Church leaders view these devotions as an essential bridge between culture and faith. Father Paul Tran Van Huy of Hue Archdiocese described them as powerful expressions of belief that engage the whole person—mind, heart, and memory.

“During Lent, especially Holy Week, the chants of Christ’s Passion resonate in many churches,” said the 80-year-old priest. “Most chanters learn by listening, so training the next generation is vital.”

In 2016, Archbishop Joseph Nguyen Chi Linh encouraged parishes to preserve such forms of popular piety. Today, more than 70 parishes in the Hue Archdiocese observe traditional Lenten practices, and over 50 are teaching young Catholics the art of chanting the Passion.

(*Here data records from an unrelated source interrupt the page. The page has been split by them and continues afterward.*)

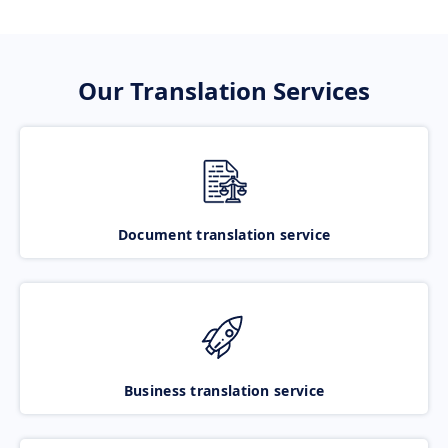
Our Translation Services
Document translation service
Business translation service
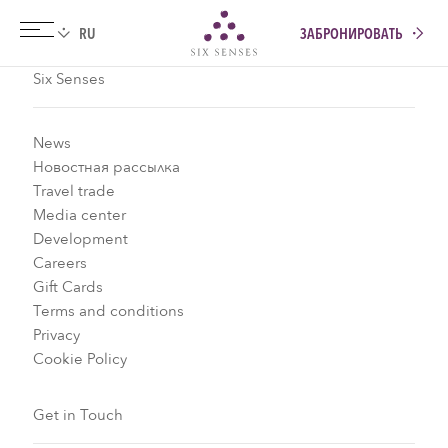
ЗАБРОНИРОВАТЬ
Six senses
Six Senses
News
Новостная рассылка
Travel trade
Media center
Development
Careers
Gift Cards
Terms and conditions
Privacy
Cookie Policy
Get in Touch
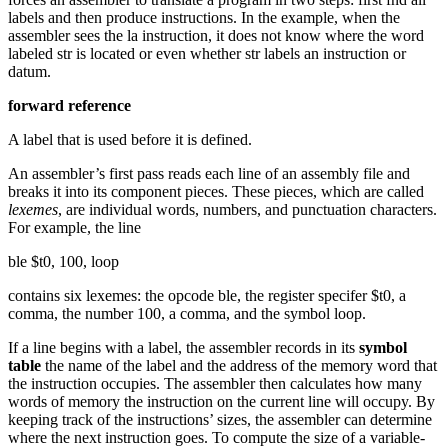
labels and then produce instructions. In the example, when the
assembler sees the la instruction, it does not know where the word
labeled str is located or even whether str labels an instruction or
datum.
forward reference
A label that is used before it is defined.
An assembler’s first pass reads each line of an assembly file and
breaks it into its component pieces. These pieces, which are called
lexemes
, are individual words, numbers, and punctuation characters.
For example, the line
ble $t0, 100, loop
contains six lexemes: the opcode ble, the register specifer $t0, a
comma, the number 100, a comma, and the symbol loop.
If a line begins with a label, the assembler records in its
symbol
table
the name of the label and the address of the memory word that
the instruction occupies. The assembler then calculates how many
words of memory the instruction on the current line will occupy. By
keeping track of the instructions’ sizes, the assembler can determine
where the next instruction goes. To compute the size of a variable-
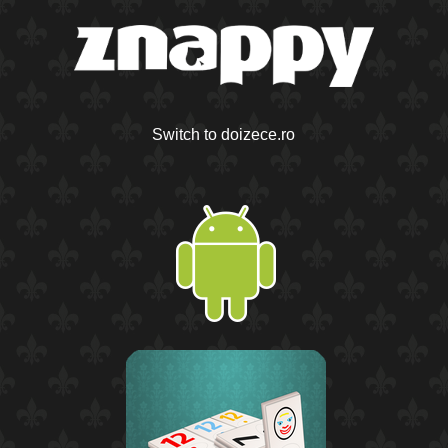
Switch to doizece.ro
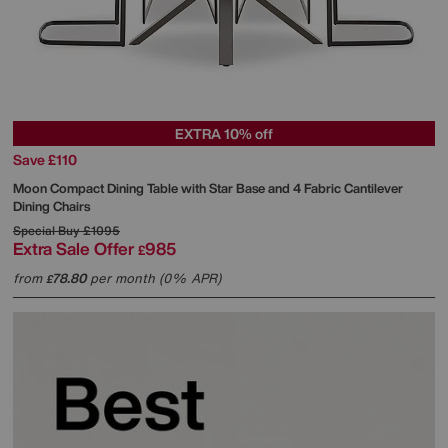
EXTRA 10% off
Save £110
Moon Compact Dining Table with Star Base and 4 Fabric Cantilever
Dining Chairs
Special Buy
£1095
Extra Sale Offer
985
£
from
78.80
per month (0% APR)
£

Farther north, in Hai Phong Diocese, Father Joseph Nguyen Van Vang fosters cross-parish gatherings where Vietnamese Catholics chant together each Lent. “These meditations,” he noted, “help believers embrace their own crosses with love for Christ’s Passion.”

The Song That Endures

Across Vietnam, these chants blend sacred history with folk sensibility. Their melodies vary slightly from region to region, yet everywhere they carry the same gravity—a solemn rhythm that binds generations. In their cadences, faith lives on.

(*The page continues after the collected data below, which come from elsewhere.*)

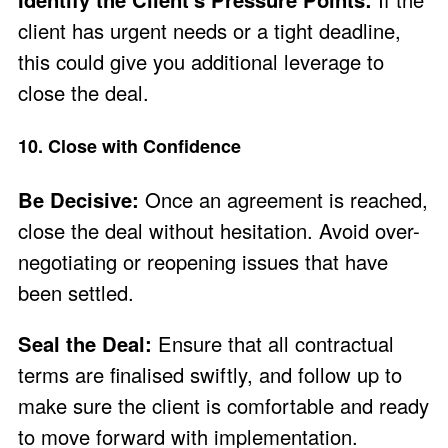
client has urgent needs or a tight deadline,
this could give you additional leverage to
close the deal.
10. Close with Confidence
Be Decisive:
Once an agreement is reached,
close the deal without hesitation. Avoid over-
negotiating or reopening issues that have
been settled.
Seal the Deal:
Ensure that all contractual
terms are finalised swiftly, and follow up to
make sure the client is comfortable and ready
to move forward with implementation.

“Lenten chanting may be ancient, but it is not outdated,” said parishioner Duc Nghia from Ho Chi Minh City. “In a busy world, we need time to stay with God, contemplate His love, and find strength for the journey ahead.”

And so, beneath the dim, flickering candles of Phu Loc Church, the voices rise once again—lingering in sorrow, glowing in hope, echoing with the enduring faith of a people who never forgot how to sing.